SUPPLIED PASSAGE:
In an interview with Grid after this story first published, Ahasan said Saikot told him he charged the equivalent of $23 per day to promote Facebook pages with hundreds of thousands of followers, and indicated that he worked with organizers of the protests in Canada on the Freedom Convoy Facebook groups.

”I asked about whether [he was] contacted by someone in Canada,” Ahasan said. “He said ‘Yeah.’”

Follow the money

A Grid analysis of the more than $8 million contributed to the Ottawa organizers’ GiveSendGo convoy campaign as of Thursday revealed most of the tens of thousands of donations were made anonymously and were for amounts of $100 or less. The largest recorded donation, for $215,000, had a note that it was “processed but not recorded.” GiveSendGo did not respond to inquiries from Grid.

Thousands entered pseudonyms, often using names belonging to prominent figures including Canadian Prime Minister Justin Trudeau or President Joe Biden. Many used phrases mentioning “freedom,” “mandate” or “tyranny.” Hundreds mentioned “Let’s Go, Brandon,” a minced oath used to express displeasure with Biden.

While most donations were small, several dozen backers gave $1,000 or more. Grid attempted to verify the identity of more than a dozen individuals publicly identified as large-dollar donors on the site. Most did not respond.

WORK TO COMPLETE:
a) List every dollar amount that appears in the convoy fundraising passage.
b) In the convoy fundraising passage, what note accompanied the largest recorded donation?
c) Write the next paragraph of the convoy fundraising passage, picking up after its final sentence.

MATERIAL PROVIDED:
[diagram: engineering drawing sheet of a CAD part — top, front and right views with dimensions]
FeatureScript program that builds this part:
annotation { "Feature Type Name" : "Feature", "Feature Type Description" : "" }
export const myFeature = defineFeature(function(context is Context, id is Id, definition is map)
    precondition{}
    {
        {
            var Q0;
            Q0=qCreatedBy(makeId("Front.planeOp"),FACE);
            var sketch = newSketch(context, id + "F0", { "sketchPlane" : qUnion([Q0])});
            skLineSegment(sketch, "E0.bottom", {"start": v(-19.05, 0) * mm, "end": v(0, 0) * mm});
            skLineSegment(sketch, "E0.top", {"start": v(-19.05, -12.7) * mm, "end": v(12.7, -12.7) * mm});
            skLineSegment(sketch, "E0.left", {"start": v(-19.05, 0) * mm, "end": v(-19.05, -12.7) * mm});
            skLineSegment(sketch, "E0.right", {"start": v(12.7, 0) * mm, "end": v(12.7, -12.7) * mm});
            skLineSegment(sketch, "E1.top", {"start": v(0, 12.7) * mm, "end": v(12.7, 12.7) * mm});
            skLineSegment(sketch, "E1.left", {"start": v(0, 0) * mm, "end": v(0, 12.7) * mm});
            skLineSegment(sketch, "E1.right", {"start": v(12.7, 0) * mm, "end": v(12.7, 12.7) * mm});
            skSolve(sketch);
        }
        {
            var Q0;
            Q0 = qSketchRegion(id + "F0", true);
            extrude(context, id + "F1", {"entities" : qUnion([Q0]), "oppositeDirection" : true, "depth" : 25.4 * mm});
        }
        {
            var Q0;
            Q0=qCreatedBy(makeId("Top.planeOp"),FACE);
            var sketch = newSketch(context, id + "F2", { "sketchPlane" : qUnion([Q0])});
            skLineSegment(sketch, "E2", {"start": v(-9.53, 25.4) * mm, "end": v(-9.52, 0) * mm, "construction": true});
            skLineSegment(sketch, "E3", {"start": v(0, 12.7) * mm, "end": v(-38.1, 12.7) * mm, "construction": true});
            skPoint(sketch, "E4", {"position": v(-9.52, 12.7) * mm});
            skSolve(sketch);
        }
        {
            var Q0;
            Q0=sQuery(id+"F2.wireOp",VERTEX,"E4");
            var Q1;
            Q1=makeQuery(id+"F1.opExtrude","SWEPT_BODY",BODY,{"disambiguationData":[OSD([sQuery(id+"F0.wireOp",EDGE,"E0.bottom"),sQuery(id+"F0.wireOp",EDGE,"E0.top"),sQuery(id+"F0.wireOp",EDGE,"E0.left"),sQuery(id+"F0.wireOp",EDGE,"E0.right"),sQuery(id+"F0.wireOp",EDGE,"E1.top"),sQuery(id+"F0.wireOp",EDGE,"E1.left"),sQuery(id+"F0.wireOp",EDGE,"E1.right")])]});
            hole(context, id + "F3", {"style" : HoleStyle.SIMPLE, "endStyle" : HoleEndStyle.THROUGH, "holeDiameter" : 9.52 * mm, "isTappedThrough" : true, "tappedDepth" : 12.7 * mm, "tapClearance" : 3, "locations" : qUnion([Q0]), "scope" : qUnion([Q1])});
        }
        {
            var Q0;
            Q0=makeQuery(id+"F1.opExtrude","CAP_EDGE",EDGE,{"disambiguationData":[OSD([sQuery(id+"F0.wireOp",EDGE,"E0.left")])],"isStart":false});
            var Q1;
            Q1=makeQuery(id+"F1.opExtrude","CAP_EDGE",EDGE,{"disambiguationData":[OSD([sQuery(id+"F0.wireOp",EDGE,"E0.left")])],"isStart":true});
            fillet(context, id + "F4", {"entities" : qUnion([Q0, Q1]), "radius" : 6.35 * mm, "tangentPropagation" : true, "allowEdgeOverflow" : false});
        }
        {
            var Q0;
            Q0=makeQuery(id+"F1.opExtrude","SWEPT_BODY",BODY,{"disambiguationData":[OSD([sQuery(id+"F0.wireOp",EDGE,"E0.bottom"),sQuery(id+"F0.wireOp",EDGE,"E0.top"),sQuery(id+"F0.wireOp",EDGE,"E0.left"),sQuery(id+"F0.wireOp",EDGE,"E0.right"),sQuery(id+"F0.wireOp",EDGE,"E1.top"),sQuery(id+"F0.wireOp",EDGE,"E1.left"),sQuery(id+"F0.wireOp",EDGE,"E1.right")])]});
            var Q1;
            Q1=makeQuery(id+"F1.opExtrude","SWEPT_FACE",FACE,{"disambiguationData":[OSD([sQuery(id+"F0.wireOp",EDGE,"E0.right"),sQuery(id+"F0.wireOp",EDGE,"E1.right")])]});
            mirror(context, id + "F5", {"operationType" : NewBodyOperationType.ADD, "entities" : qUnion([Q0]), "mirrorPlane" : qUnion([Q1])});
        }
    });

ANSWERS BY TASK:
a) $23, $8 million, $100, $215,000, $1,000

b) It carried a note that it was "processed but not recorded."

c)
One who did is Peter Decker, a welding company owner from Motley, Minnesota. Decker told Grid he donated $3,000 to express his frustration with covid-19 rules that complicate his family’s ability to visit their relatives in Canada. His frustrations include requirements of negative tests and quarantining when the family arrived in Canada.

“It’s a peaceful protest that has and is spreading hope to the world,” he wrote in an email to Grid. “You see all the pain and hurt in just my family for no reason at all!”

Conspiracies, antisemitism and white supremacy are laced throughout

Telegram, a United Arab Emirates-based social media platform that boasts 500 million users worldwide, is home to several pro-convoy channels. An administrator in one convoy channel posted a paragraphs-long conspiracy theory of how elites traffic children internationally using planes, which is why barricading bridges on the U.S.-Canada border was insufficient. The channel claims more than 80,000 subscribers, although such numbers are difficult to verify.

In another channel devoted to the Canadian convoy, a Telegram user posted, “It is not Trudeau’s choice to step down or to attempt to stay. It is the decision of the World Economic Forum (WEF). Frankly, the WEF cannot afford for Trudeau to step down. If he falls, Biden falls, Australia falls, New Zealand falls and all of Europe falls. Then the rest of the world joins in.”

Telegram channels devoted to QAnon and other conspiracy theories are lighting up with convoy discussions.

“The ELITES from the highest government officials have given the orders for MASS ARRESTS AND TOTAL MEDIA BLACKOUT AND CELL PHONE BLACKOUTS ( NO LIVE BROADCASTING),” reads one post. “~Orders coming from UN, DAVOS GROUP, CIA and world ELITES Who CONTROL the Canadian government~”

“This is something you frequently find,” said Ethan Porter, who leads the Misinformation/Disinformation Lab at George Washington University’s Institute for Data, Democracy and Politics. “People who are convinced that covid vaccines are part of the government conspiracy also believe that child abduction, as in child trafficking, is coordinated by global elites.”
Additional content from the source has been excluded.